───── EXTRACTED ENTRIES ─────

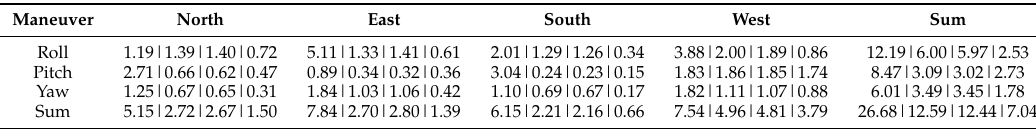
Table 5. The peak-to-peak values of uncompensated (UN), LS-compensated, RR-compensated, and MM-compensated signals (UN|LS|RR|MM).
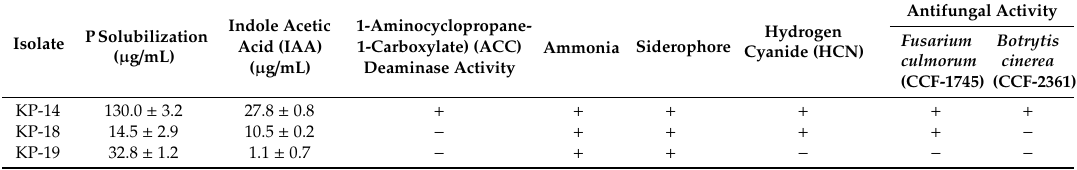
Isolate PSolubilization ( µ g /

─────
───── EXTRACTED ENTRIES ─────

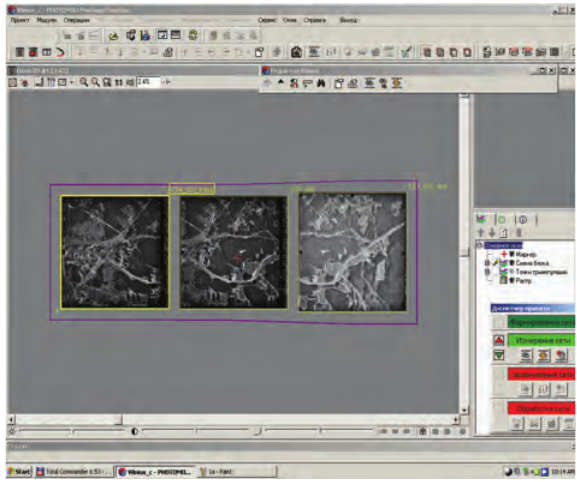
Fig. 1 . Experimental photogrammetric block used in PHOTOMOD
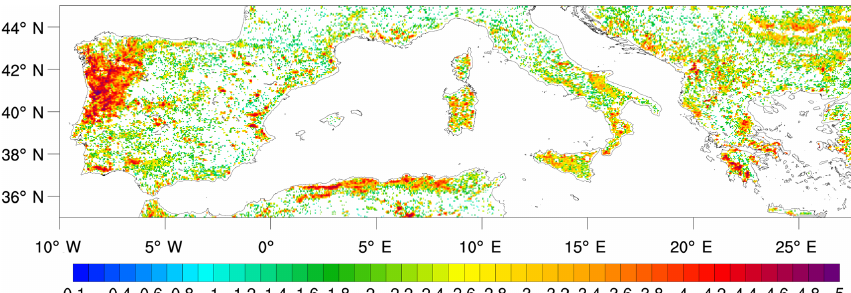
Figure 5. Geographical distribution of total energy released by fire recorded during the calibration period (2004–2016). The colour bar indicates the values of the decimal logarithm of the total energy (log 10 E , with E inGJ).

─────

PROBLEM DESCRIPTION: Using the records above, print exactly the run of lines that starts with the line with "Table 5. The" and goes on through the line with "Isolate PSolubilization ( µ g /", pictures excluded.

RESPONSE TO THIS TASK:
Table 5. The peak-to-peak values of uncompensated (UN), LS-compensated, RR-compensated, and MM-compensated signals (UN|LS|RR|MM).
Isolate PSolubilization ( µ g /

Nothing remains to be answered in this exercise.